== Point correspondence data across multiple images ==
---+---
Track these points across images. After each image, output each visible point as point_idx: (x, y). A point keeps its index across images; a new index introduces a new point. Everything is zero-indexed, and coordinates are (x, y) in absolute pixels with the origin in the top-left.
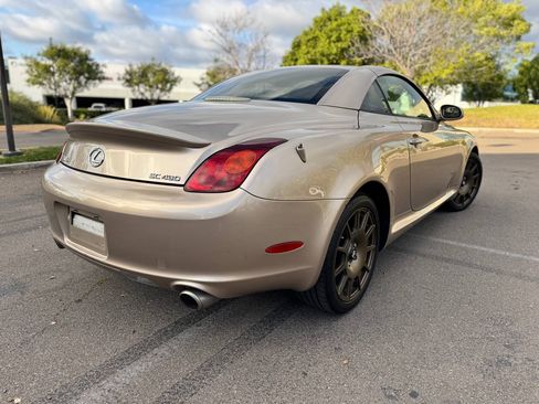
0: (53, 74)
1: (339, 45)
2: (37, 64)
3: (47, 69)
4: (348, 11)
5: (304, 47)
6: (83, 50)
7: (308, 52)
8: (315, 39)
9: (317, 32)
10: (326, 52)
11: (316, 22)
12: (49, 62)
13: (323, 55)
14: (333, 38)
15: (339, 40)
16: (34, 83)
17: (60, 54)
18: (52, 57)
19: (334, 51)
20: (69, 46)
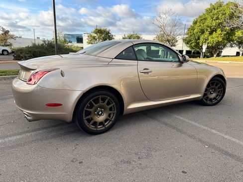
0: (96, 40)
1: (217, 21)
2: (91, 36)
3: (94, 38)
4: (225, 4)
5: (198, 23)
6: (108, 30)
7: (200, 26)
8: (205, 19)
9: (207, 16)
10: (210, 25)
11: (207, 10)
12: (96, 35)
13: (208, 27)
14: (214, 18)
15: (218, 18)
16: (89, 44)
17: (99, 31)
18: (96, 33)
19: (214, 24)
20: (102, 28)
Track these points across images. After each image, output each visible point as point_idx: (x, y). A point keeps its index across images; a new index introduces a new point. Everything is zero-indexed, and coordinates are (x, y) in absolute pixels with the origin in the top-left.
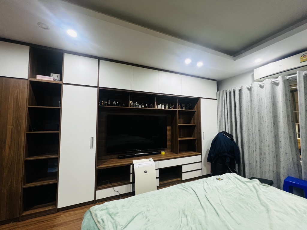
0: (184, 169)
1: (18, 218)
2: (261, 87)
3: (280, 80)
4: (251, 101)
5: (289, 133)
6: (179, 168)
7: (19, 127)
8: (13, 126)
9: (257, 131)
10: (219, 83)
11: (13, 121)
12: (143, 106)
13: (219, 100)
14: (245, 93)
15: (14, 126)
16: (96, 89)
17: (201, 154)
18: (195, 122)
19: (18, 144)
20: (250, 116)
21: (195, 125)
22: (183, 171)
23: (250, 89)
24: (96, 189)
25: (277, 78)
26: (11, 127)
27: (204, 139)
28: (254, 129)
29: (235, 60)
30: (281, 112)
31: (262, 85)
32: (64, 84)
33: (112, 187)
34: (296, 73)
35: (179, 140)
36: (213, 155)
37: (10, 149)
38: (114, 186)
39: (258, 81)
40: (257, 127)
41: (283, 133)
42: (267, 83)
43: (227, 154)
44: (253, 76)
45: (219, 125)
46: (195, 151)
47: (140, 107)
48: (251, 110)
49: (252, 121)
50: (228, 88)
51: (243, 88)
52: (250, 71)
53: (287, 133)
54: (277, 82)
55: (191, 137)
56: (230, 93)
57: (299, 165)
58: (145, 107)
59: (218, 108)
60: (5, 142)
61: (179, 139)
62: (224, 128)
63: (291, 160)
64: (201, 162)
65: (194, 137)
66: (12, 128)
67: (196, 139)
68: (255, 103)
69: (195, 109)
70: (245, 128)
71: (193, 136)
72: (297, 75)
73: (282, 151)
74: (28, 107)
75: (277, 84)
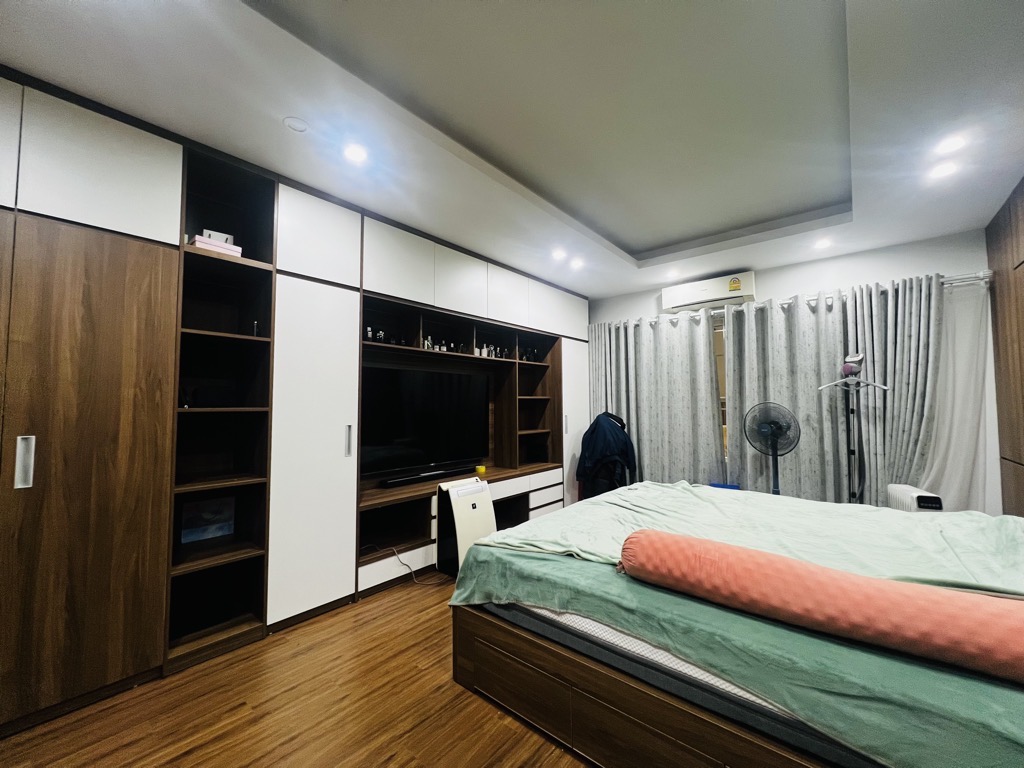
0: (534, 500)
1: (161, 668)
2: (674, 324)
3: (702, 314)
4: (656, 349)
5: (713, 408)
6: (524, 497)
7: (158, 394)
8: (138, 389)
9: (666, 408)
10: (594, 306)
11: (138, 374)
12: (444, 349)
13: (592, 342)
14: (646, 330)
15: (141, 389)
16: (357, 295)
17: (562, 466)
18: (548, 392)
19: (156, 445)
20: (653, 380)
21: (548, 400)
22: (531, 507)
23: (654, 326)
24: (359, 564)
25: (697, 311)
26: (132, 392)
27: (566, 432)
28: (659, 404)
29: (639, 267)
30: (703, 373)
31: (675, 321)
32: (280, 272)
33: (393, 554)
34: (723, 307)
35: (520, 436)
36: (588, 464)
37: (132, 458)
38: (400, 552)
39: (668, 312)
40: (666, 400)
41: (704, 410)
42: (683, 317)
43: (617, 458)
44: (659, 300)
45: (593, 400)
46: (545, 461)
47: (437, 349)
48: (656, 369)
49: (657, 390)
50: (613, 318)
51: (643, 322)
52: (655, 290)
53: (710, 409)
54: (697, 318)
55: (536, 428)
56: (618, 329)
57: (723, 462)
58: (448, 350)
59: (592, 361)
60: (115, 439)
61: (519, 433)
62: (604, 405)
63: (714, 455)
64: (562, 483)
65: (544, 428)
66: (135, 396)
67: (548, 433)
68: (664, 355)
69: (547, 362)
70: (644, 405)
71: (540, 426)
72: (725, 310)
73: (702, 441)
74: (183, 333)
75: (697, 322)
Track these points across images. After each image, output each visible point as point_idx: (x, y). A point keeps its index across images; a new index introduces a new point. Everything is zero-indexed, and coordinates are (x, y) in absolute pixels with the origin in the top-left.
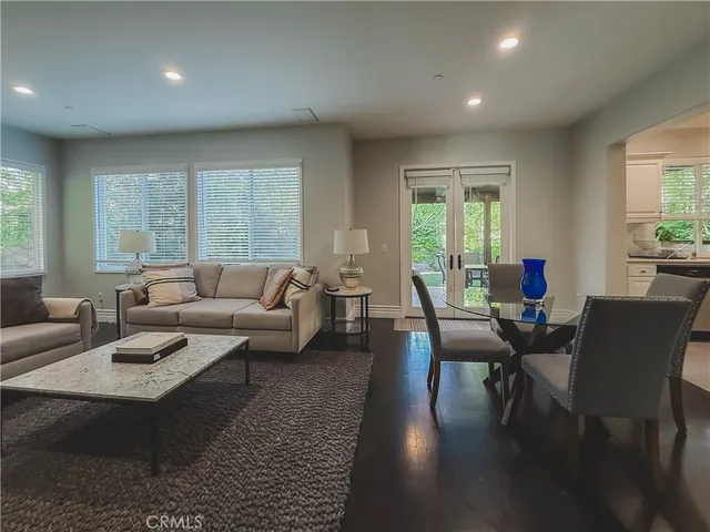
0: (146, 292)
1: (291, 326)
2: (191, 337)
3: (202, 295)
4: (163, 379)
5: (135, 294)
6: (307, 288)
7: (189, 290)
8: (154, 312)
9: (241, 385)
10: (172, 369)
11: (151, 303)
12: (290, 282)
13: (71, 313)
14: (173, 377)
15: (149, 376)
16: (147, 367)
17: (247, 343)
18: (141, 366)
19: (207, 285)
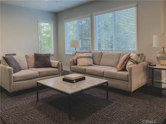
0: (77, 61)
1: (128, 79)
2: (87, 77)
3: (95, 64)
4: (74, 88)
5: (74, 61)
6: (137, 63)
7: (90, 61)
8: (78, 68)
9: (105, 100)
10: (78, 86)
11: (78, 65)
12: (129, 60)
13: (56, 65)
14: (77, 88)
15: (71, 86)
16: (71, 84)
17: (107, 83)
18: (69, 83)
19: (97, 60)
---+---
== What the exercise asks ==
Please copy every entry above line for line, leaving the pictures out.

== Task answer ==
Track these points across images. After each image, output each visible point as point_idx: (x, y). A point keeps its index across images; a new index introduces a new point. Everything is zero-indexed, and coordinates are (x, y) in absolute pixels with the origin in the top-left.
0: (53, 74)
1: (339, 45)
2: (37, 64)
3: (47, 69)
4: (348, 11)
5: (304, 47)
6: (83, 50)
7: (308, 52)
8: (315, 39)
9: (317, 32)
10: (326, 52)
11: (316, 22)
12: (49, 62)
13: (323, 55)
14: (333, 38)
15: (339, 40)
16: (34, 83)
17: (60, 54)
18: (52, 57)
19: (334, 51)
20: (69, 46)
0: (96, 40)
1: (217, 21)
2: (91, 36)
3: (94, 38)
4: (225, 4)
5: (198, 23)
6: (108, 30)
7: (200, 26)
8: (205, 19)
9: (207, 16)
10: (210, 25)
11: (207, 10)
12: (96, 35)
13: (208, 27)
14: (214, 18)
15: (218, 18)
16: (89, 44)
17: (99, 31)
18: (96, 33)
19: (214, 24)
20: (102, 28)
Track these points across images. After each image, output each visible point as point_idx: (x, y). A point keeps its index across images; a new index introduces a new point. Everything is zero-indexed, and coordinates are (x, y) in absolute pixels with the origin in the top-left.
0: (184, 169)
1: (18, 218)
2: (261, 87)
3: (280, 80)
4: (251, 101)
5: (289, 133)
6: (179, 168)
7: (19, 127)
8: (13, 126)
9: (257, 131)
10: (219, 83)
11: (13, 121)
12: (143, 106)
13: (219, 100)
14: (245, 93)
15: (14, 126)
16: (96, 89)
17: (201, 154)
18: (195, 122)
19: (18, 144)
20: (250, 116)
21: (195, 125)
22: (183, 171)
23: (250, 89)
24: (96, 189)
25: (277, 78)
26: (11, 127)
27: (204, 139)
28: (254, 129)
29: (235, 60)
30: (281, 112)
31: (262, 85)
32: (64, 84)
33: (112, 187)
34: (296, 73)
35: (179, 140)
36: (213, 155)
37: (10, 149)
38: (114, 186)
39: (258, 81)
40: (257, 127)
41: (283, 133)
42: (267, 83)
43: (227, 154)
44: (253, 76)
45: (219, 125)
46: (195, 151)
47: (140, 107)
48: (251, 110)
49: (252, 121)
50: (228, 88)
51: (243, 88)
52: (250, 71)
53: (287, 133)
54: (277, 82)
55: (191, 137)
56: (230, 93)
57: (299, 165)
58: (145, 107)
59: (218, 108)
60: (5, 142)
61: (179, 139)
62: (224, 128)
63: (291, 160)
64: (201, 162)
65: (194, 137)
66: (12, 128)
67: (196, 139)
68: (255, 103)
69: (195, 109)
70: (245, 128)
71: (193, 136)
72: (297, 75)
73: (282, 151)
74: (28, 107)
75: (277, 84)
0: (534, 500)
1: (161, 668)
2: (674, 324)
3: (702, 314)
4: (656, 349)
5: (713, 408)
6: (524, 497)
7: (158, 394)
8: (138, 389)
9: (666, 408)
10: (594, 306)
11: (138, 374)
12: (444, 349)
13: (592, 342)
14: (646, 330)
15: (141, 389)
16: (357, 295)
17: (562, 466)
18: (548, 392)
19: (156, 445)
20: (653, 380)
21: (548, 400)
22: (531, 507)
23: (654, 326)
24: (359, 564)
25: (697, 311)
26: (132, 392)
27: (566, 432)
28: (659, 404)
29: (639, 267)
30: (703, 373)
31: (675, 321)
32: (280, 272)
33: (393, 554)
34: (723, 307)
35: (520, 436)
36: (588, 464)
37: (132, 458)
38: (400, 552)
39: (668, 312)
40: (666, 400)
41: (704, 410)
42: (683, 317)
43: (617, 458)
44: (659, 300)
45: (593, 400)
46: (545, 461)
47: (437, 349)
48: (656, 369)
49: (657, 390)
50: (613, 318)
51: (643, 322)
52: (655, 290)
53: (710, 409)
54: (697, 318)
55: (536, 428)
56: (618, 329)
57: (723, 462)
58: (448, 350)
59: (592, 361)
60: (115, 439)
61: (519, 433)
62: (604, 405)
63: (714, 455)
64: (562, 483)
65: (544, 428)
66: (135, 396)
67: (548, 433)
68: (664, 355)
69: (547, 362)
70: (644, 405)
71: (540, 426)
72: (725, 310)
73: (702, 441)
74: (183, 333)
75: (697, 322)
Track these points across images. After each image, output each visible point as point_idx: (x, y). A point keeps its index across images; a new index introduces a new point. Everything is zero-indexed, and coordinates are (x, y) in absolute pixels with the origin in the top-left.
0: (146, 292)
1: (291, 326)
2: (191, 337)
3: (202, 295)
4: (163, 379)
5: (135, 294)
6: (307, 288)
7: (189, 290)
8: (154, 312)
9: (241, 385)
10: (172, 369)
11: (151, 303)
12: (290, 282)
13: (71, 313)
14: (173, 377)
15: (149, 376)
16: (147, 367)
17: (247, 343)
18: (141, 366)
19: (207, 285)
0: (77, 61)
1: (128, 79)
2: (87, 77)
3: (95, 64)
4: (74, 88)
5: (74, 61)
6: (137, 63)
7: (90, 61)
8: (78, 68)
9: (105, 100)
10: (78, 86)
11: (78, 65)
12: (129, 60)
13: (56, 65)
14: (77, 88)
15: (71, 86)
16: (71, 84)
17: (107, 83)
18: (69, 83)
19: (97, 60)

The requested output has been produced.